• [TASK DETAILS]: After dropping the pictures, give again exactly the lines of the data from its first line through the line with "24: (759, 18)", which is included as well.

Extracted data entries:
.....

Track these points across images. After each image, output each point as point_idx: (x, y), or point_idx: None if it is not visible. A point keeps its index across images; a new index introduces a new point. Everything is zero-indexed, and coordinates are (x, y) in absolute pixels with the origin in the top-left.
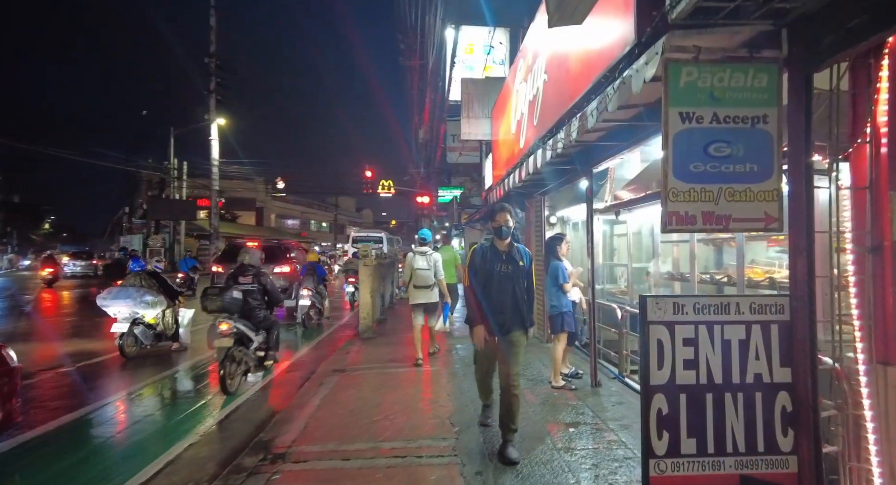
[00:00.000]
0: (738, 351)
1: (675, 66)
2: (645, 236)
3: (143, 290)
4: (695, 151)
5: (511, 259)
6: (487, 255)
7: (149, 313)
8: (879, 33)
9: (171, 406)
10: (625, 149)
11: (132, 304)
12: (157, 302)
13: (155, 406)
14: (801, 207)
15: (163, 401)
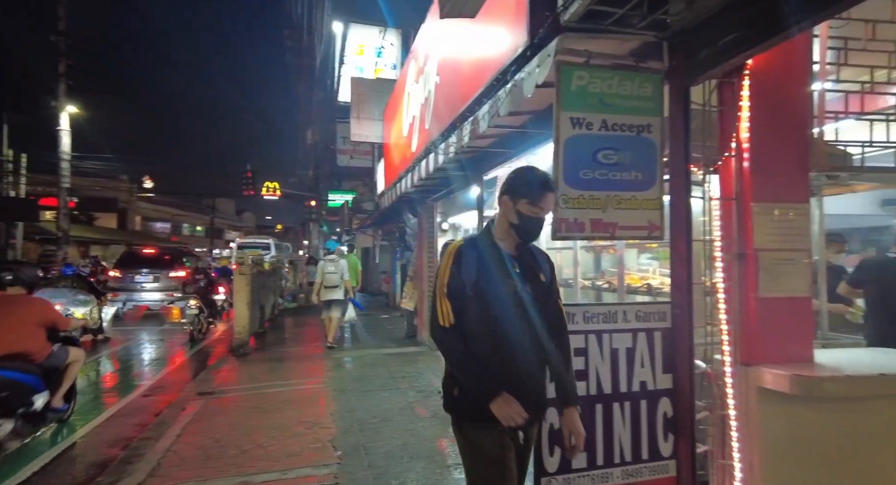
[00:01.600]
0: (626, 359)
1: (568, 69)
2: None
3: (76, 290)
4: (585, 157)
5: (527, 271)
6: (488, 263)
7: (80, 310)
8: (744, 52)
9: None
10: (514, 157)
11: (66, 302)
12: (88, 300)
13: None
14: (681, 216)
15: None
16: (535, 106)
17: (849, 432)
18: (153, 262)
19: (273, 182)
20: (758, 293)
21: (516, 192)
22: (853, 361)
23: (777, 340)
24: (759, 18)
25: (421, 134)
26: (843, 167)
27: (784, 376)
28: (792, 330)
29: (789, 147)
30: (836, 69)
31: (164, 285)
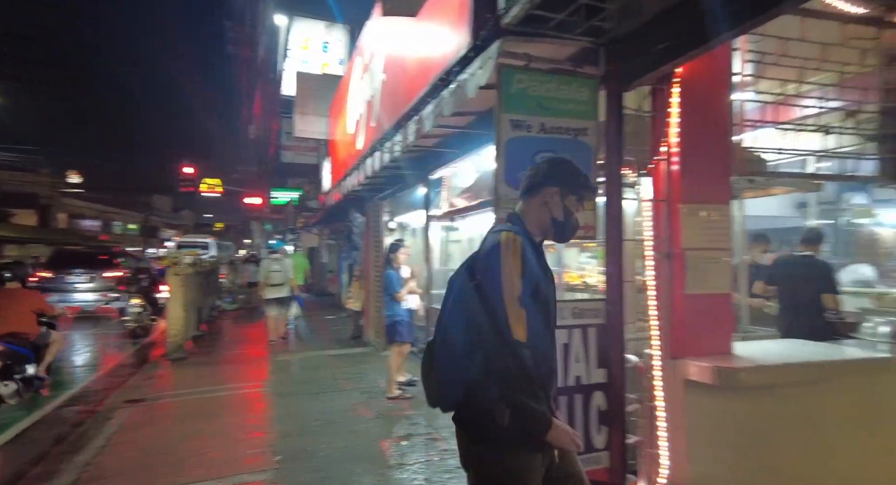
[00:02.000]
0: (563, 356)
1: (508, 71)
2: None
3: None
4: (524, 158)
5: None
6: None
7: None
8: (673, 61)
9: None
10: (459, 157)
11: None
12: None
13: None
14: (614, 217)
15: None
16: (479, 107)
17: (763, 417)
18: (87, 261)
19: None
20: (685, 290)
21: (569, 185)
22: (767, 352)
23: (701, 335)
24: (687, 30)
25: (367, 131)
26: (760, 172)
27: (707, 368)
28: (714, 325)
29: (713, 152)
30: (754, 81)
31: (98, 286)
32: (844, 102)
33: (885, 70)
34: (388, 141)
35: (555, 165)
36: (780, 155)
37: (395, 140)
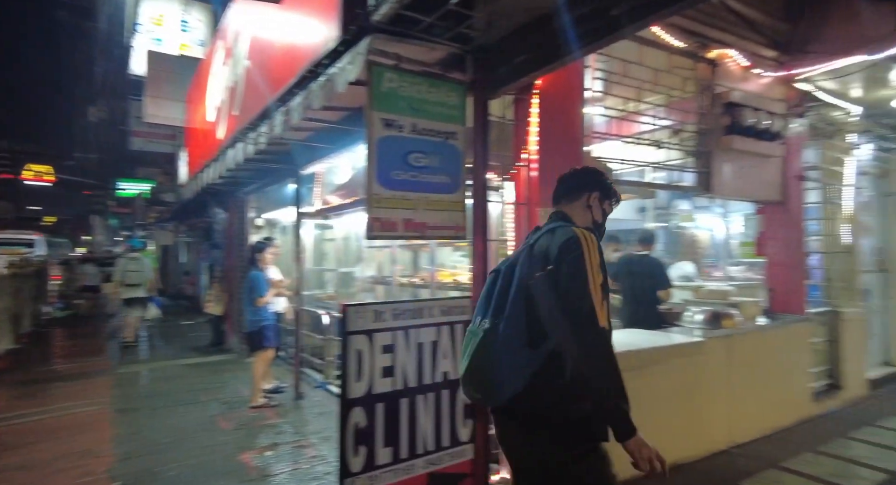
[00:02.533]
0: (430, 352)
1: (379, 70)
2: (352, 241)
3: None
4: (396, 158)
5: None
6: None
7: None
8: (533, 72)
9: None
10: (334, 152)
11: None
12: None
13: None
14: (479, 218)
15: None
16: (352, 103)
17: None
18: None
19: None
20: None
21: (607, 191)
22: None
23: None
24: (544, 44)
25: (229, 120)
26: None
27: None
28: None
29: (568, 160)
30: (602, 97)
31: None
32: (672, 122)
33: (700, 97)
34: (252, 132)
35: (594, 173)
36: (623, 165)
37: (260, 131)
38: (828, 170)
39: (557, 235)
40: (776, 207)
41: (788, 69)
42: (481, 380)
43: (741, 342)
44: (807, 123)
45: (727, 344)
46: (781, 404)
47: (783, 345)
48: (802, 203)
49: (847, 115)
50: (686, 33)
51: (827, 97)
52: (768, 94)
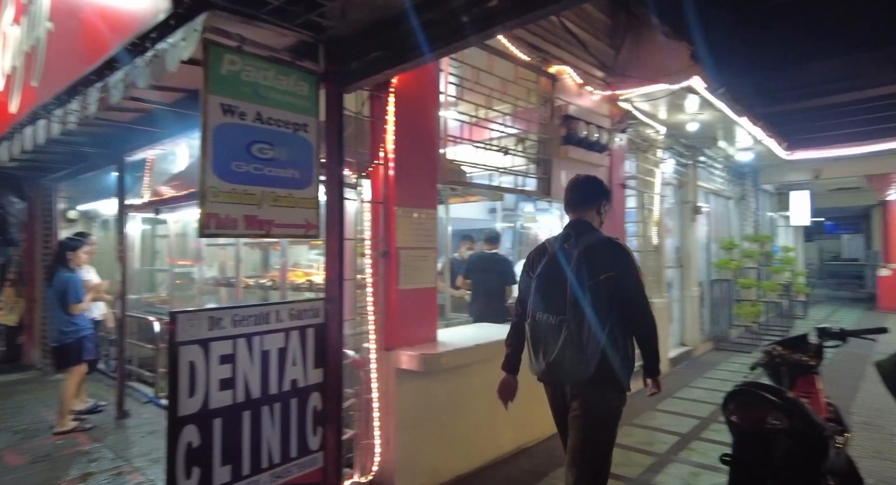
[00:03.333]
0: (277, 360)
1: (218, 50)
2: (191, 238)
3: None
4: (238, 148)
5: None
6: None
7: None
8: (387, 70)
9: None
10: (167, 138)
11: None
12: None
13: None
14: (334, 216)
15: None
16: (190, 84)
17: (457, 393)
18: None
19: None
20: (398, 286)
21: (608, 198)
22: (463, 336)
23: (412, 326)
24: (398, 43)
25: (25, 92)
26: (461, 182)
27: (415, 356)
28: (423, 316)
29: (424, 161)
30: (455, 102)
31: None
32: (517, 130)
33: (541, 108)
34: (58, 109)
35: (601, 182)
36: (475, 168)
37: (70, 109)
38: (642, 179)
39: (610, 246)
40: None
41: (613, 89)
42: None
43: None
44: (627, 138)
45: None
46: None
47: None
48: (623, 208)
49: (657, 133)
50: (530, 47)
51: (642, 117)
52: (597, 111)
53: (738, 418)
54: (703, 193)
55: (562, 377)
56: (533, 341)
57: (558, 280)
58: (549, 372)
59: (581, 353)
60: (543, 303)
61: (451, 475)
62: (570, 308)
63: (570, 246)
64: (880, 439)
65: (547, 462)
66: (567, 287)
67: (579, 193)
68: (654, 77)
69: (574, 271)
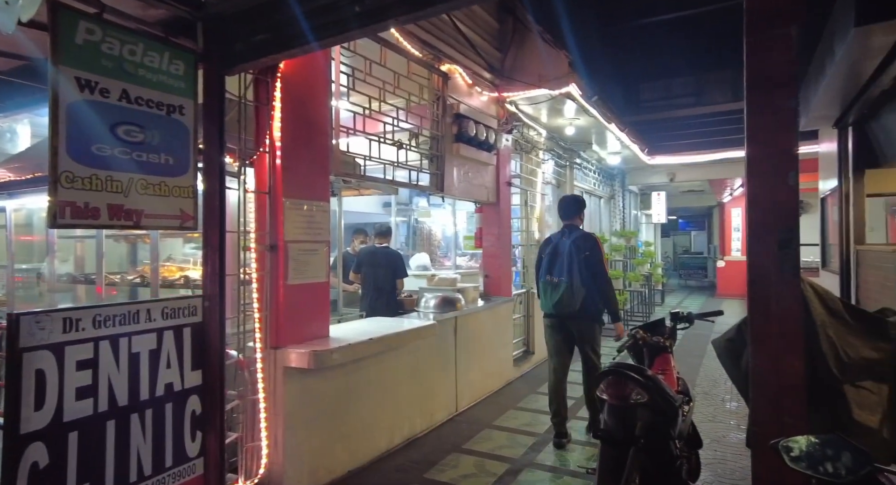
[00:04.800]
0: (149, 363)
1: (70, 16)
2: (37, 229)
3: None
4: (100, 129)
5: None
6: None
7: None
8: (272, 54)
9: None
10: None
11: None
12: None
13: None
14: (214, 207)
15: None
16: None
17: (349, 388)
18: None
19: None
20: (287, 281)
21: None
22: (355, 331)
23: (302, 322)
24: (284, 27)
25: None
26: (354, 175)
27: (304, 354)
28: (314, 312)
29: (315, 151)
30: (347, 92)
31: None
32: (411, 125)
33: (434, 105)
34: None
35: (582, 199)
36: (369, 161)
37: None
38: (526, 178)
39: (588, 238)
40: (491, 207)
41: (500, 91)
42: (567, 304)
43: (464, 322)
44: (512, 139)
45: (454, 324)
46: (494, 372)
47: (496, 322)
48: (510, 205)
49: (539, 135)
50: (422, 44)
51: (526, 119)
52: (486, 111)
53: (608, 396)
54: (578, 192)
55: (561, 312)
56: (544, 291)
57: (559, 257)
58: (554, 309)
59: (572, 298)
60: (552, 270)
61: (342, 471)
62: (566, 272)
63: (566, 238)
64: (714, 406)
65: (436, 450)
66: (565, 260)
67: (570, 207)
68: (536, 82)
69: (568, 252)
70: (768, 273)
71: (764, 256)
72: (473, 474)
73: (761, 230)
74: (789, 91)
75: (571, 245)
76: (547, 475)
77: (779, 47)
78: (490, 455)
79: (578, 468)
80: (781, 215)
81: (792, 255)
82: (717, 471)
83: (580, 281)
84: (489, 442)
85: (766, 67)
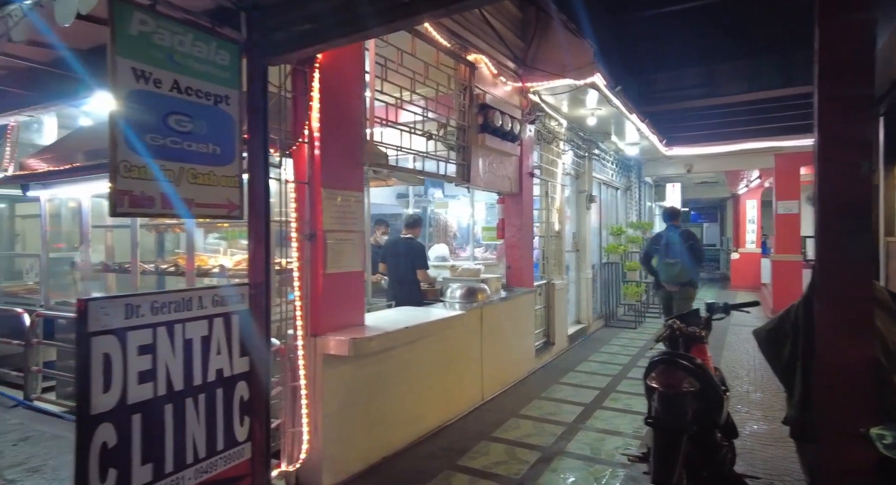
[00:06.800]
0: (201, 349)
1: (125, 7)
2: (68, 219)
3: None
4: (153, 119)
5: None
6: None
7: None
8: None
9: None
10: (37, 103)
11: None
12: None
13: None
14: (259, 196)
15: None
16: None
17: (379, 377)
18: None
19: None
20: (325, 270)
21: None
22: (386, 320)
23: (339, 311)
24: (333, 16)
25: None
26: (386, 165)
27: (344, 341)
28: (350, 301)
29: (349, 141)
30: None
31: None
32: (438, 115)
33: (460, 95)
34: None
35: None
36: (399, 152)
37: None
38: (546, 169)
39: (690, 233)
40: (513, 198)
41: (524, 81)
42: (679, 276)
43: (490, 312)
44: (535, 129)
45: (479, 315)
46: (517, 361)
47: (518, 312)
48: (532, 195)
49: (560, 125)
50: (450, 33)
51: (548, 109)
52: (510, 101)
53: (659, 384)
54: (596, 183)
55: (676, 281)
56: (665, 269)
57: (673, 245)
58: (667, 280)
59: (683, 271)
60: (668, 254)
61: (377, 458)
62: (679, 255)
63: (673, 233)
64: (738, 397)
65: (465, 438)
66: (678, 248)
67: (674, 214)
68: (560, 72)
69: (678, 242)
70: (839, 261)
71: (834, 243)
72: (505, 462)
73: (831, 218)
74: (864, 78)
75: (680, 238)
76: (579, 464)
77: (854, 33)
78: (519, 443)
79: (621, 455)
80: (852, 203)
81: (862, 242)
82: (748, 460)
83: (687, 261)
84: (517, 430)
85: (839, 54)
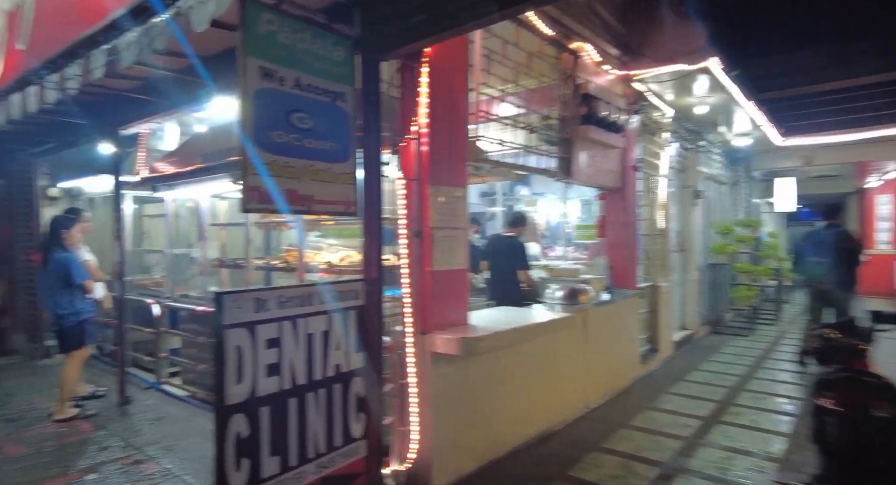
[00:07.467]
0: (322, 344)
1: (255, 7)
2: (186, 218)
3: None
4: (277, 117)
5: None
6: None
7: None
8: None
9: None
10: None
11: None
12: None
13: None
14: (373, 193)
15: None
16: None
17: (486, 377)
18: None
19: None
20: (432, 267)
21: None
22: (489, 319)
23: (445, 309)
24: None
25: (9, 56)
26: (487, 160)
27: (453, 340)
28: (455, 298)
29: (454, 137)
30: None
31: None
32: (541, 107)
33: (562, 86)
34: (54, 74)
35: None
36: (502, 146)
37: (66, 74)
38: (650, 162)
39: (847, 235)
40: (615, 194)
41: (628, 69)
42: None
43: (594, 316)
44: (639, 120)
45: (583, 317)
46: (621, 368)
47: (623, 316)
48: (635, 191)
49: (663, 116)
50: (553, 21)
51: (652, 98)
52: (613, 91)
53: (837, 404)
54: (702, 177)
55: (823, 280)
56: (808, 269)
57: (823, 244)
58: (819, 280)
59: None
60: (818, 254)
61: (485, 460)
62: (832, 256)
63: (831, 232)
64: None
65: (572, 447)
66: (829, 247)
67: (836, 210)
68: (669, 57)
69: (834, 242)
70: None
71: None
72: (621, 476)
73: None
74: None
75: (835, 238)
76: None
77: None
78: (633, 457)
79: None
80: None
81: None
82: None
83: (837, 262)
84: (628, 442)
85: None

.....

• [REPLY TO THE TASK]:
Track these points across images. After each image, output each point as point_idx: (x, y), or point_idx: None if it is not visible. A point keeps its index across images; a new index introduces a new point. Everything is zero-indexed, and coordinates are (x, y) in absolute pixels with the origin in the top-left.
[00:00.000]
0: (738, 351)
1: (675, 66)
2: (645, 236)
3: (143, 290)
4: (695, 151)
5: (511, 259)
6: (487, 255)
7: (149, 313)
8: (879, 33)
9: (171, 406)
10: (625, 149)
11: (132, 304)
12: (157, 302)
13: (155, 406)
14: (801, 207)
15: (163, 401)
[00:01.600]
0: (626, 359)
1: (568, 69)
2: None
3: (76, 290)
4: (585, 157)
5: (527, 271)
6: (488, 263)
7: (80, 310)
8: (744, 52)
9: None
10: (514, 157)
11: (66, 302)
12: (88, 300)
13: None
14: (681, 216)
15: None
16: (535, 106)
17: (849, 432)
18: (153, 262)
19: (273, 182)
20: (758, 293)
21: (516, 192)
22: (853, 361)
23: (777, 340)
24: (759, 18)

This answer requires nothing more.